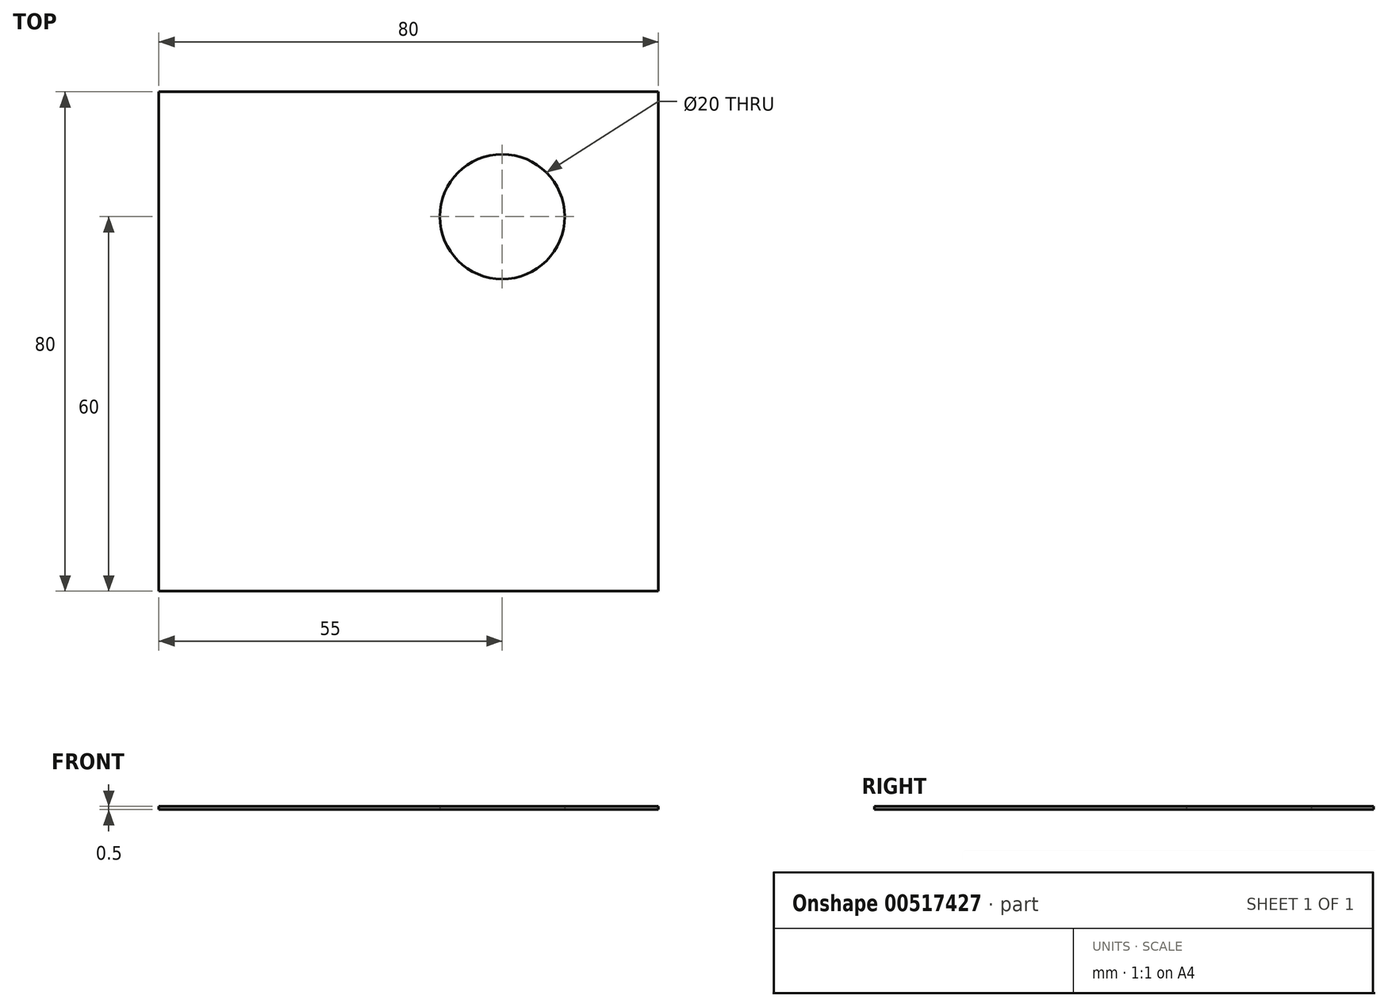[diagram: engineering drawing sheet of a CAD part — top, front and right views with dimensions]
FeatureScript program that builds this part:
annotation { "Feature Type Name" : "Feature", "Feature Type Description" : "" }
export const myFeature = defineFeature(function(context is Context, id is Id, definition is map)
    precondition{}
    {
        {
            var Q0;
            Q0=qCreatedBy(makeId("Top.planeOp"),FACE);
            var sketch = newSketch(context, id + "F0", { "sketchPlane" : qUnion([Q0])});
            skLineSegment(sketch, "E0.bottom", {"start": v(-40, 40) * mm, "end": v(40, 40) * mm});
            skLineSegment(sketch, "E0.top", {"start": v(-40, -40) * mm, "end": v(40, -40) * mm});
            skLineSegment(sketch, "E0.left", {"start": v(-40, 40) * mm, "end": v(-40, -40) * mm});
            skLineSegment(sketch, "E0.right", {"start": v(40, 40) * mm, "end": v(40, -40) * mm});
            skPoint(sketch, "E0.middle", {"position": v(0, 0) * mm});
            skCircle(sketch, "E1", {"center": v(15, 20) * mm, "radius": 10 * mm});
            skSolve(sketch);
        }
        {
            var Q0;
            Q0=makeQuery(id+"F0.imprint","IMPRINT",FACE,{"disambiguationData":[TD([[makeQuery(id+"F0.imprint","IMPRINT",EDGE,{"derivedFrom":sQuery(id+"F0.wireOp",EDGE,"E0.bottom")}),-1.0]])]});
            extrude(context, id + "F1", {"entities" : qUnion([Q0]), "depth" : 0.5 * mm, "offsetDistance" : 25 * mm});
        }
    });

════════

● Directions
Reproduce the material above line for line, without changing any characters, but omit the picture.

● Answer
[diagram: engineering drawing sheet of a CAD part — top, front and right views with dimensions]
FeatureScript program that builds this part:
annotation { "Feature Type Name" : "Feature", "Feature Type Description" : "" }
export const myFeature = defineFeature(function(context is Context, id is Id, definition is map)
    precondition{}
    {
        {
            var Q0;
            Q0=qCreatedBy(makeId("Top.planeOp"),FACE);
            var sketch = newSketch(context, id + "F0", { "sketchPlane" : qUnion([Q0])});
            skLineSegment(sketch, "E0.bottom", {"start": v(-40, 40) * mm, "end": v(40, 40) * mm});
            skLineSegment(sketch, "E0.top", {"start": v(-40, -40) * mm, "end": v(40, -40) * mm});
            skLineSegment(sketch, "E0.left", {"start": v(-40, 40) * mm, "end": v(-40, -40) * mm});
            skLineSegment(sketch, "E0.right", {"start": v(40, 40) * mm, "end": v(40, -40) * mm});
            skPoint(sketch, "E0.middle", {"position": v(0, 0) * mm});
            skCircle(sketch, "E1", {"center": v(15, 20) * mm, "radius": 10 * mm});
            skSolve(sketch);
        }
        {
            var Q0;
            Q0=makeQuery(id+"F0.imprint","IMPRINT",FACE,{"disambiguationData":[TD([[makeQuery(id+"F0.imprint","IMPRINT",EDGE,{"derivedFrom":sQuery(id+"F0.wireOp",EDGE,"E0.bottom")}),-1.0]])]});
            extrude(context, id + "F1", {"entities" : qUnion([Q0]), "depth" : 0.5 * mm, "offsetDistance" : 25 * mm});
        }
    });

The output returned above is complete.